Chronographs for Collectors
Not all watch books are the same. You have the ones commissioned or written by the brand about the brand. These are usually very interesting to read with tons of photos, old newspaper ads and extracts. But also often lack a certain depth. Then, you have the watch books written by collectors. These authors are usually crazy about the topic and go extremely deep into details. A prime example would be Moonwatch Only, the ultimate Speedmaster book that came out a few years ago. Chronographs for Collectors is the book I’m talking about today. The publication in front of me does not cover one brand or one model line but a certain type of watches we all love; chronographs. In particular; vintage chronographs.
Authors Chaulmontet and Pynson
Vintage Chronographs are hot
This is a topic we have dealt with many times in the past. As you know Mike’s #TBT feature covered a wide variety of vintage chronographs. He also wrote this and this article, about the market for vintage chronographs today. Our weekly Speedy Tuesday also often features watches from the previous decades. Funny enough, nowadays vintage chronographs are hot. The book we are reviewing today however, Chronographs for Collectors, did not born to ride this new wave. The purpose is actually very romantic; two watch lovers and vintage chronograph collectors with in-depth knowledge and background information join forces.
The authors collected a vast selection of chronographs they find significant and they tell us why. They position themselves in a different perspective to think about what like-minded people would be interested to read. Sébastien Chaulmontet is a familiar name to watch lovers; he is the head of innovation at Angelus S.A. You might also know him from Arnold & Son as he previously was working in that team. Among many things Sébastien is a collector of vintage chronographs. His co-writer and friend for 20-some-odd years is Joel Pynson. An ophthalmologist by trade but a veteran in the watch field with pedigree in publications such as Chronométrophilia and Klassik Uhren as well as the writer of the book Le Chronographe de poche Suisse (Swiss Pocket watch chronographs). So as you can see both gentlemen are extremely knowledgeable in this field and know what they are talking about. But what is it actually? Let’s look at how the book builds up.

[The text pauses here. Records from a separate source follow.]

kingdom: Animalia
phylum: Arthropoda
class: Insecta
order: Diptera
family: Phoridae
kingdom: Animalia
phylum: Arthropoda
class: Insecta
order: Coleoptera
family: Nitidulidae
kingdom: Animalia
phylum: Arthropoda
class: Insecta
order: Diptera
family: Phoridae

Chronographs for Collectors – The Book
Chronographs for Collectors has a very simple yet clear structure. The writers chose 30 (actually 38 – I’ll explain later) chronographs, watches that are for one reason or another, significant. You can imagine how hard it is to pick a handful out of the thousands. Nevertheless I feel that the ones Pynson and Chaulmontet chose are excellent examples. You will find well-known brands but also companies you probably never heard of. Pieces that are still easy and cheap to find, and watches that are becoming quite collectible hence expensive also found their ways to the book. Regardless of the thickness of your wallet, there is something for you inside. Keeping things balanced is definitely a troublesome task however the authors managed to find the right ratio between cheap and expensive, rare and easily acquirable. Both Pynson and Chaulmontet are respected and well-known collectors in the watch world. Their love for these wonderful timepieces is undoubted.

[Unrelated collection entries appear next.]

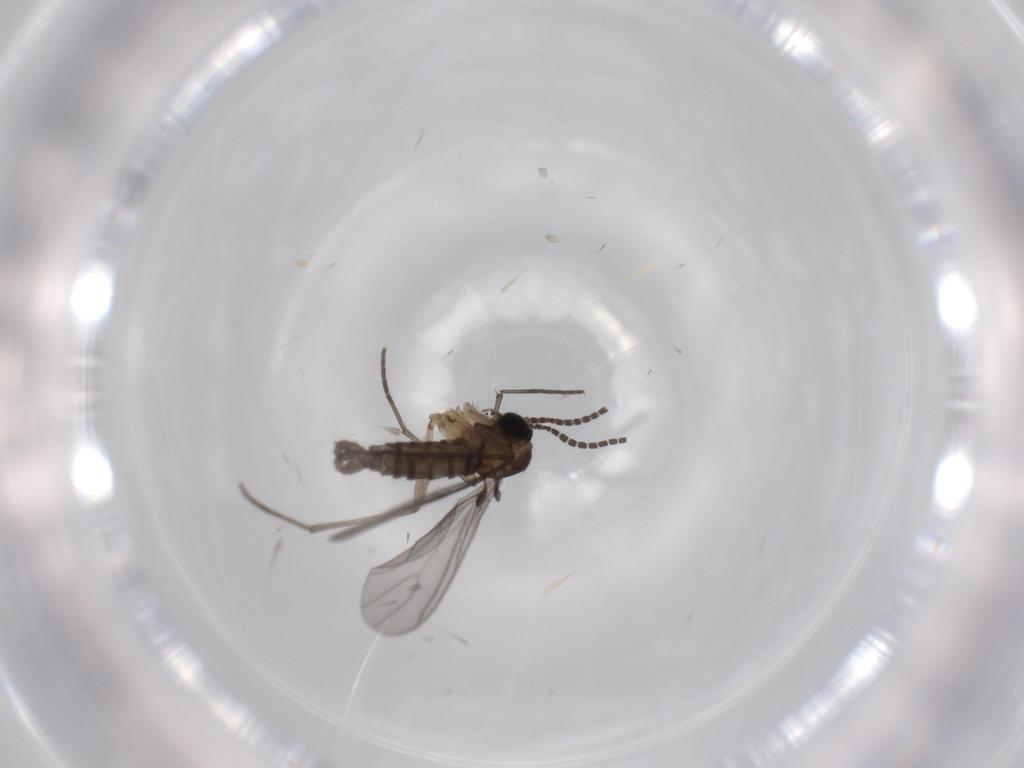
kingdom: Animalia
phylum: Arthropoda
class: Insecta
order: Diptera
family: Sciaridae
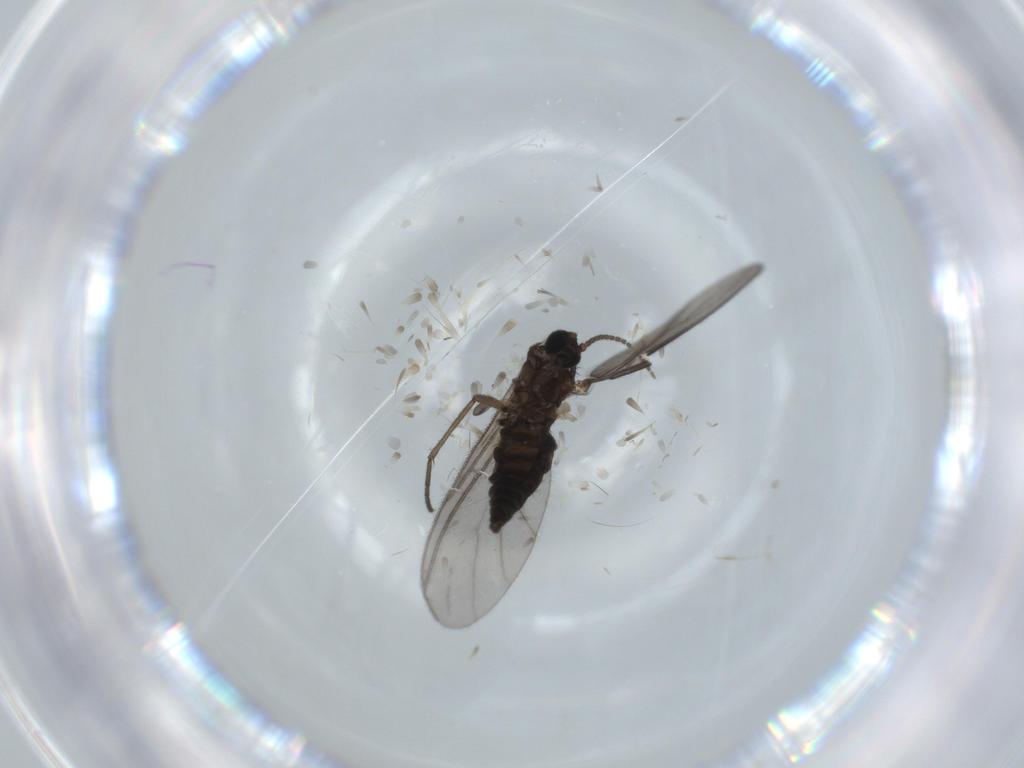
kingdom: Animalia
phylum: Arthropoda
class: Insecta
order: Diptera
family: Sciaridae
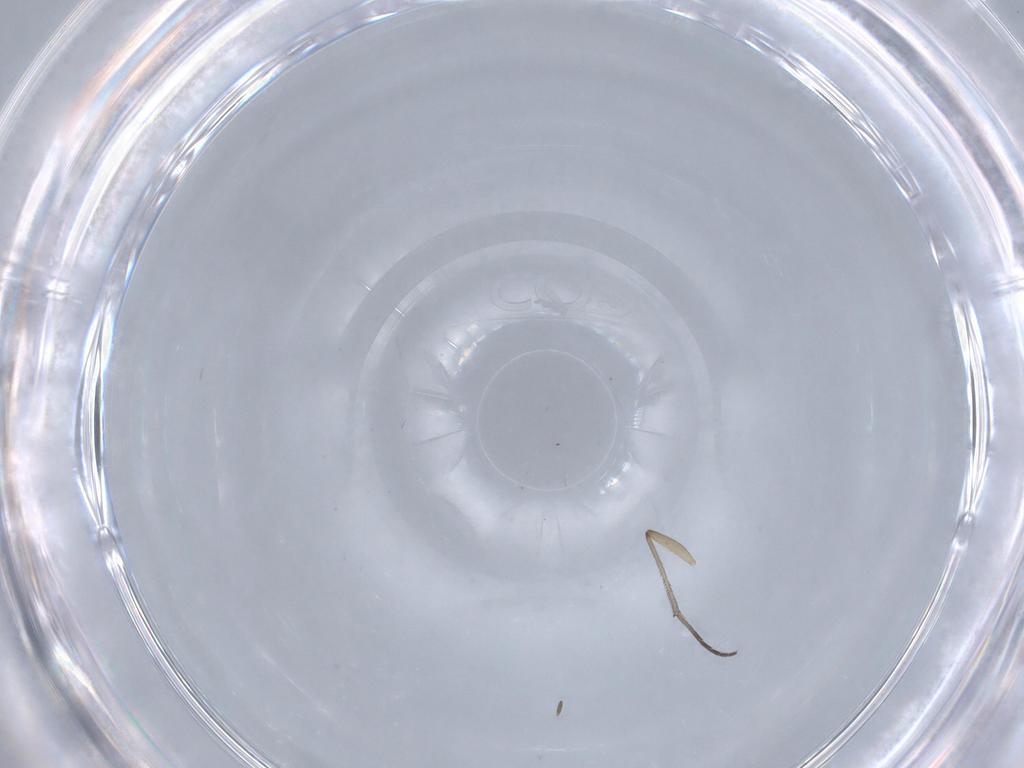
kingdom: Animalia
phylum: Arthropoda
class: Insecta
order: Diptera
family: Chironomidae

The very first page of Chronographs for Collectors contains the 30minChrono Index an easy to understand and useful pictogram chart. Three categories are listed such as Technology, Rarity and Price. Each category has an icon (gear, magnifying glass, $ sign) and based on how rare, complicated or expensive a watch is the icons multiply up to 4 (in case of price up to 5). This is a great indicator for the readers to determine whether that piece is actually interesting for them or not.
The “Introduction” tells us about the history of chronographs but also explains why and how this book came to life. We then move on to the actual watches. Every watch is either an exact model, like the Angelus Chronodato, or a specific movement used by a brand, like the Longines 13 ZN. Sometimes the watch is only highlighted by the brand name, in case of Pierce for example.

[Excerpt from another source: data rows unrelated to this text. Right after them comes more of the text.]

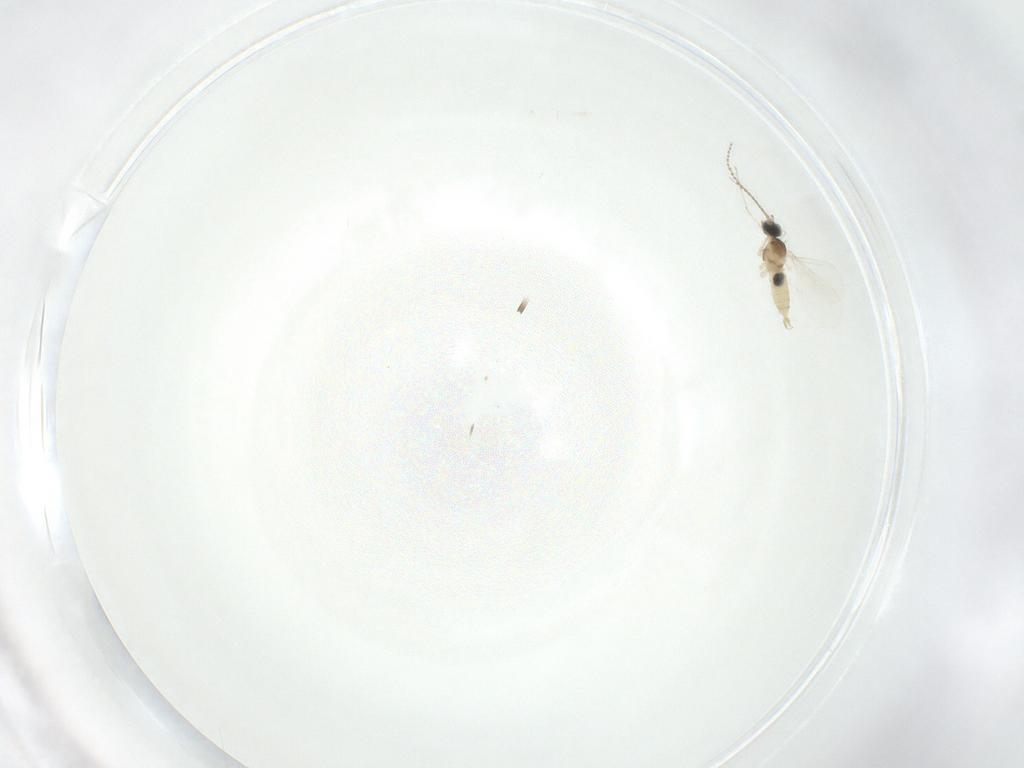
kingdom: Animalia
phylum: Arthropoda
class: Insecta
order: Diptera
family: Cecidomyiidae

The first two pages give you a quick run-down on the history of the brand but also on the model or the movement. You can find wonderful high-resolution images of certain examples with the aforementioned pictogram.
The second part of the chapter is the “Expert Opinion”. This section talks about rarity of the watch, discusses if parts are still available, what the owner should take in consideration or even avoid. In one word, it is something that every watch collectors wants: advice on the exact model by people who know what they are talking about. They do not want to sell you anything, just give an honest opinion of the watch.
The last part is titled “Family resemblance” and it tells us about similar models or other brands that used the same movement. It also has a bit of extra history still this section brings other watch companies to our attention.
The very first watch the authors describe is an Omega from 1913. Then comes a Breitling from 1915, the Lémania 13CH, 15 CH from 1932 and so on until we reach the last watch in the timeline. That is the TDBK chronograph from 1973. As I already mentioned choosing 30 out of many is a hard task. The 30th watch is a bit of a cheat as it is not 1 but another 9 further examples the authors thought the book has to contain. These are smaller one-page sections without the “Family resemblance” or the “Expert Opinion” parts. It is very similar to the first section of the previous 29 chapters, telling us the history of the watch.
The last few pages of Chronographs for Collectors contain the terminology with a nicely illustrated chronograph movement and its parts. Then comes a small but useful two-page French/English glossary with photos for easier understanding. The last part is the Index, for your convenience.
Who, where, how should buy?
Chronographs for Collectors, besides the target group that is mentioned in the title, we think it deserves a larger audience. Anyone who is interested in various watches but also in the history of brands and how their technology evolved should buy a copy. I have seen many books dealing with similar topics and I’m comfortable to say that this is one of the best examples so far. The versatility but also the easy-to-understand explanation of certain technical elements makes the book enjoyable to read. It contains tons of useful information. For collectors as well as for those who just started getting into this topic. You can order the Chronogrphs for Collectors from the Time2Tell.com website for €145 + shipping. It’s a must-have for any watch enthusiast’s library and a great reference for building your collection. Oh, and how cool is that hologram picture on the front cover?